Carlos Ochoa Leite, opinião, in Público
O aquecimento global parece causar pelo menos dois efeitos: desacordo quanto à sua existência e ondas de calor. E, se todos concordamos que estamos a viver uma onda de calor, tal não é de todo apaziguador.
Estima-se que o verão extremamente quente de 2003 foi responsável por cerca de 70.000 mortes na Europa, correspondendo a um aumento de 4 a 5 vezes na taxa de mortalidade. A exposição a temperaturas elevadas está associada a desidratação, problemas cardiovasculares, alteração da qualidade de sono e do humor. Além disso, níveis de calor perigosos para a saúde apresentam um impacto enorme na segurança e produtividade da população.
A evidência científica tem demonstrado nos últimos anos, que as estimativas de perda de mão-de-obra em ambientes com temperaturas elevadas são preocupantes, especialmente para os trabalhadores do sector primário.

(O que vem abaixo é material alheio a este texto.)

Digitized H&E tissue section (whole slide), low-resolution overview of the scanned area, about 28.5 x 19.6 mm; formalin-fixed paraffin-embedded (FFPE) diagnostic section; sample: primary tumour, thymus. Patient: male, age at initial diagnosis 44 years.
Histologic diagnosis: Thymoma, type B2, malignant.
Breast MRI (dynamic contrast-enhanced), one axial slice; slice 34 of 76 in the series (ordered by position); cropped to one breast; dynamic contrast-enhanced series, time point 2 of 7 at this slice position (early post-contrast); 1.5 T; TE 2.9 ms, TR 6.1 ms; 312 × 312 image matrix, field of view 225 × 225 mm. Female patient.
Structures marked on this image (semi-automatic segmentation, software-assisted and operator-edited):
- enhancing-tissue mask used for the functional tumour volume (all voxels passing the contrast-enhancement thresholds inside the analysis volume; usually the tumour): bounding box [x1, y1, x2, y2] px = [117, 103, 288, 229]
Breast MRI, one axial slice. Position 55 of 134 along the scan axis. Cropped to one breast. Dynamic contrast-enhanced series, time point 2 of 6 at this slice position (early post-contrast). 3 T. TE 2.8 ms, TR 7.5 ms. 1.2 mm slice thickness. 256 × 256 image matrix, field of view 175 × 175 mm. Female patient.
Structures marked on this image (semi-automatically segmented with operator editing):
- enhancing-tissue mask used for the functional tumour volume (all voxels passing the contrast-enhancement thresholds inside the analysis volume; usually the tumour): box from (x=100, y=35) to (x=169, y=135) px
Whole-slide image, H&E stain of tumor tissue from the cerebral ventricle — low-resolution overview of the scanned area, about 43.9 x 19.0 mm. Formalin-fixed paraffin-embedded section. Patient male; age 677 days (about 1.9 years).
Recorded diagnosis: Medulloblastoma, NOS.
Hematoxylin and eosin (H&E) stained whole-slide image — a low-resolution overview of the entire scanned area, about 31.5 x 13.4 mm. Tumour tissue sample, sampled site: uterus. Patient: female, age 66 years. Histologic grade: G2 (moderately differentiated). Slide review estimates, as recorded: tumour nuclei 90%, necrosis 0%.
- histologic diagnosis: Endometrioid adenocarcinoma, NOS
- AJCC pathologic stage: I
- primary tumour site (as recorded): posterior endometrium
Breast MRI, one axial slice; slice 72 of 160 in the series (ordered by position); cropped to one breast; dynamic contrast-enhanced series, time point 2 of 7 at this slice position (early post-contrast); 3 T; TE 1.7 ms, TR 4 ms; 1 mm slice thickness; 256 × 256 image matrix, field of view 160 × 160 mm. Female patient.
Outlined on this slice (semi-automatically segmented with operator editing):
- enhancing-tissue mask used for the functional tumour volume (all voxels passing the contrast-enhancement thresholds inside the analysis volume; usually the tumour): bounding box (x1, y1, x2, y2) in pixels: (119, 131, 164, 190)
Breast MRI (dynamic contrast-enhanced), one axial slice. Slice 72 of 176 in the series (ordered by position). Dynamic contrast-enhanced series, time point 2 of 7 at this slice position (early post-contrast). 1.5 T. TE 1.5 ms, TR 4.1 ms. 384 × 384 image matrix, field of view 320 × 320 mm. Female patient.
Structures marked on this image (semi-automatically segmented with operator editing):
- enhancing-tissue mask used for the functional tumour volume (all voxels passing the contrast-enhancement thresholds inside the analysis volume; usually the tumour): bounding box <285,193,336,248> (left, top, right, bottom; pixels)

Em 2017, a nível mundial, as perdas anuais de produtividade provocadas pelo calor foram estimadas em 2,1 biliões de dólares, correspondendo em vários países a mais de 10% do produto interno bruto.
Recentemente, conversei com um investigador que desenvolveu uma experiência onde se pretendia avaliar os efeitos de uma onda de calor na capacidade de trabalho e na fisiologia humana. A metodologia utilizada impressiona pela logística. O estudo consistiu em confinar sete homens adultos, durante dez dias, num piso de um hotel no norte da Eslovénia, em quartos com condições de temperatura e humidade controladas.
Reproduzindo artificialmente uma onda de calor, os voluntários participaram diariamente num turno de trabalho, incorporando duas sessões de atividade física cada uma seguida de uma sessão que simulava o trabalho de uma linha de montagem. Ao longo desta simulação, foram medidos os erros cometidos na montagem e vários parâmetros fisiológicos.
Não surpreendentemente, as conclusões desta experiência estão em linha com estudos anteriores que mostram que o stresse térmico ocupacional afeta a capacidade dos trabalhadores de cumprirem as exigências cognitivas e físicas do seu trabalho. Por curiosidade, questionei o investigador sobre como obtiveram o financiamento do estudo. Ele sorriu: “Foram fundos da União Europeia”. E acrescentou: “Os países nórdicos querem perceber como lidar com as ondas de calor porque já começam a sentir os efeitos nas suas economias”.
Na altura, ouvir isto foi quase um balde de água fria, sem qualquer efeito humorístico. Efetivamente, países com economias mais fortes investem seriamente na investigação dos mecanismos fisiológicos de adaptação ao ambiente quente e desenvolvimento de medidas de aclimatização nos locais de trabalho. Ou seja, países do norte preocupados com aquilo que já se faz sentir há muitos anos em países do sul.
Estima-se que por cada aumento em 1ºC no ambiente de trabalho, diminui a produtividade dos trabalhadores entre 2,5 e 5%. Isto tem impacto na economia de países do sul da Europa, como Portugal, o que deveria motivar um maior investimento na promoção da saúde e investigação na área da Medicina do Trabalho.
A este respeito, Portugal é dos poucos países europeus que não possui um instituto do Estado dedicado exclusivamente ao desenvolvimento, investigação e regulação da segurança e saúde ocupacionais. Talvez esteja na altura de percebermos que planeamento sério e rigoroso na qualidade da saúde ocupacional passará sempre pelo investimento na ciência. Só assim poderemos implementar melhores políticas de segurança e saúde nas empresas aliadas a uma regulação eficaz.